There are binary ideas throughout the book. For example, within the opposing camps, there are divides into two. In the magic camp, there are the Tricksters and the Healers – even to the point of having their own versions of Hogworts. The science types are less polarised, although the factions move between saving humanity or destroying it. There is no good versus evil or right versus wrong here. Females aren’t better than males – Patricia and her clan don’t think to ask an important question which as devastating consequences on Laurence. Males aren’t better than females. Laurence messes up a perfectly fine relationship due to his own insecurities. Both magic and science have flaws. And so they should. There is never an easy solution, never a clear route to success.
Charlie Jane Anders’ writing makes this book so very accessible. It is often said that it is very difficult to make something look easy. Anders’ previous experience in writing and living as transgender in a geek work might be the effort that makes this book a joy to read. My only real criticism is that this is very much a book of the moment. It does read, sometimes, as an ‘issue-of-the-day’ book, exemplified by the use of terms such as mansplaining. If some words and ideas fail to establish themselves beyond the zeitgeist, it could date the book quickly. The dialogue occasionally straddles the faddish and the genius. When it works, it is very naturalistic and honest, especially in the relationship scenes. Other times it is witty, which kinds of covers up some clunky exposition about wormholes and doomsday machines and such like. Which brings me to the world building.

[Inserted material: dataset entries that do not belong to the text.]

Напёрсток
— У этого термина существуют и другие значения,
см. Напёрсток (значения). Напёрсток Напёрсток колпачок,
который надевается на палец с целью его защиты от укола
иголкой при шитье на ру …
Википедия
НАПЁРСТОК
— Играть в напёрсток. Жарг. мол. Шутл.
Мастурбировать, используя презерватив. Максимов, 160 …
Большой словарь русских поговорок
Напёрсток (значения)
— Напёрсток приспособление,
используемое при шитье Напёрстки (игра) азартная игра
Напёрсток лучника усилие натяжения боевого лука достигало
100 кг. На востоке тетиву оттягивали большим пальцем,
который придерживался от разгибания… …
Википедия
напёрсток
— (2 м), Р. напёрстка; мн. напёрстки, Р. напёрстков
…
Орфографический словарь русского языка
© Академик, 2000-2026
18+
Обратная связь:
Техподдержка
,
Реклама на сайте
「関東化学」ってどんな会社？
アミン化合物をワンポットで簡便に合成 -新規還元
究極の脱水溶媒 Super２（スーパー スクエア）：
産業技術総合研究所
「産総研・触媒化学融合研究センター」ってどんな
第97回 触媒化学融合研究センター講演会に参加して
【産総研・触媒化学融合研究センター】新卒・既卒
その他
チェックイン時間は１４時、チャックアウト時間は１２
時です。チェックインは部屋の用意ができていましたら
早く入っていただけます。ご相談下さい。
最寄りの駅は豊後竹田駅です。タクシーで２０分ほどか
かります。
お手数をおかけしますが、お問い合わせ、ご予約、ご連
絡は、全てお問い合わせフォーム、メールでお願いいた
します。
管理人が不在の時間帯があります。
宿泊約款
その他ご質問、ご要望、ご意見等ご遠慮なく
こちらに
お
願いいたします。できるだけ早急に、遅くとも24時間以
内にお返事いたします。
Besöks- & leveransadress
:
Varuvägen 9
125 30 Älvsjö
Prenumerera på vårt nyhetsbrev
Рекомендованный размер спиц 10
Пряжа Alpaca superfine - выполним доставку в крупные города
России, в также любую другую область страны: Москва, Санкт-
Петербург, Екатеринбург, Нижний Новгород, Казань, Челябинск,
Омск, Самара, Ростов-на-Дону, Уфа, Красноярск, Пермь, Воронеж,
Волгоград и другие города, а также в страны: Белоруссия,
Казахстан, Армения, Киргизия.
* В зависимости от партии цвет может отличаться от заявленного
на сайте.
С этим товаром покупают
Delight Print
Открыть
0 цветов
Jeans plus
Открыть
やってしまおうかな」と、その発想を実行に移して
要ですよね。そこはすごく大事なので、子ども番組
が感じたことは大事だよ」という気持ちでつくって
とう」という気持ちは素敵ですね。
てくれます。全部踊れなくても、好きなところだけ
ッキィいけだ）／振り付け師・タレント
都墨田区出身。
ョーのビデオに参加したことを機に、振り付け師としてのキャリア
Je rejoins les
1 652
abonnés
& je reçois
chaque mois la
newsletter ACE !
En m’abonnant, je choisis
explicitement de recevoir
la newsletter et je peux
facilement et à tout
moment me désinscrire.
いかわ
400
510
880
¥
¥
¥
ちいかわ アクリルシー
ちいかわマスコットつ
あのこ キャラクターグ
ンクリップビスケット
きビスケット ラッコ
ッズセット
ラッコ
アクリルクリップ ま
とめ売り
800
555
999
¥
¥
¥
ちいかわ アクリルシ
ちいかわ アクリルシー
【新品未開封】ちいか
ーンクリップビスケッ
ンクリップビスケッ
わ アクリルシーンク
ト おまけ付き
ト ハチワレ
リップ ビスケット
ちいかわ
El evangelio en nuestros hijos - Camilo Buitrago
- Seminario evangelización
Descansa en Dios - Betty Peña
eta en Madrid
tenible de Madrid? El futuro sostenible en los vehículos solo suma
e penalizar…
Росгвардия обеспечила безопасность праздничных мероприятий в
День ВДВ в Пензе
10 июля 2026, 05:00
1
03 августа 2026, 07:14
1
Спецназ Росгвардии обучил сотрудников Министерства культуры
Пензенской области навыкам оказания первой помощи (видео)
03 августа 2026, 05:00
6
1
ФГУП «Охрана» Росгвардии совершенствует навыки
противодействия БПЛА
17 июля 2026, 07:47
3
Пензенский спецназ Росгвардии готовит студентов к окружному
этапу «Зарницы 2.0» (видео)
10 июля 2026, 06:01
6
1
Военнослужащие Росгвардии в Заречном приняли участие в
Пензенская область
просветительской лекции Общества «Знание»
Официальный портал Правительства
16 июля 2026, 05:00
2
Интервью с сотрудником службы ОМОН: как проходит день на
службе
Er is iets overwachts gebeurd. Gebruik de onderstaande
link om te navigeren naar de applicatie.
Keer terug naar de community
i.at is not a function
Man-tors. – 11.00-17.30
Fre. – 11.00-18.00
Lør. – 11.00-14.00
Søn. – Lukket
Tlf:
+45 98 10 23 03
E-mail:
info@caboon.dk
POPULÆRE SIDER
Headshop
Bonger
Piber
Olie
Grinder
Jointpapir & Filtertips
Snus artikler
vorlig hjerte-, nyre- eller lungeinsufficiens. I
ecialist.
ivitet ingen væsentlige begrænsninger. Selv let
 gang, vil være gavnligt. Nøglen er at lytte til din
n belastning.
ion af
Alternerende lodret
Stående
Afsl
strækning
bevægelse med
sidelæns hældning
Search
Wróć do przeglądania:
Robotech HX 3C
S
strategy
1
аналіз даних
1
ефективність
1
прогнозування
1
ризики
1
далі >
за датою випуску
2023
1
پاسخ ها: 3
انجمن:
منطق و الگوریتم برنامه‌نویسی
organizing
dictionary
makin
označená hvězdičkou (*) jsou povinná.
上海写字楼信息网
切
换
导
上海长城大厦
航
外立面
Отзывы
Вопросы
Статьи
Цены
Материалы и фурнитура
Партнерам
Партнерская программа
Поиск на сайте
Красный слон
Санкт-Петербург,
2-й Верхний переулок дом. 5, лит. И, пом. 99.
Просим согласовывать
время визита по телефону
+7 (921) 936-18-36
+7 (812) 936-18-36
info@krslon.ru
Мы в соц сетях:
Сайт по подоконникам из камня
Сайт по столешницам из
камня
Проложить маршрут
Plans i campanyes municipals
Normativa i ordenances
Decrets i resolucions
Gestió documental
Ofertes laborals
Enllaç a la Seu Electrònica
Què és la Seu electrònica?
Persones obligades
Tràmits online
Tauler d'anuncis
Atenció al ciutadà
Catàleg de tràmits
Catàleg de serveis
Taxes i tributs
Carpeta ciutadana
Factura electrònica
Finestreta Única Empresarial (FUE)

Considering that the world is going to an environmental and political hell-in-a-handbasket and considering that there are numerous complex muddy characters, there’s a significant lack of exposition. Characters don’t explain everything, either. When Patricia and Laurence are talking about dimensions, they both agree it is like the concept of Plato’s Cave. Anders doesn’t feel the need to explain that to the reader. She has faith in them that the either know, or they’ll go and look it up. This is common throughout. Certainly, there are hardly any info-dumps. Another one of the reasons why this book works. The superstorm (the main subtext is climate change) has devastating effects, for example, but Anders doesn’t tell us from a distance. It impacts characters’ lives, not just at the moment, but later in the book too.
Laurence makes a sacrifice that reminded me a little of Will and Lyra make at the conclusion of His Dark Materials. This passage elevates All the birds in the sky beyond just an interesting and successful endeavour in genre-busting speculative fiction, and into the realms of simply great storytelling. It’s what tugs on the heartstrings and moves the story beyond a clever entertainment. This book, it turns out then, isn’t about boy meets girl or magic versus science. It is not a fantasy; not a science fiction. It is a genre label-free zone. And it’s about all the messy, muddy colours that human lives actually are, and the natural if not vital conflicts within relationships.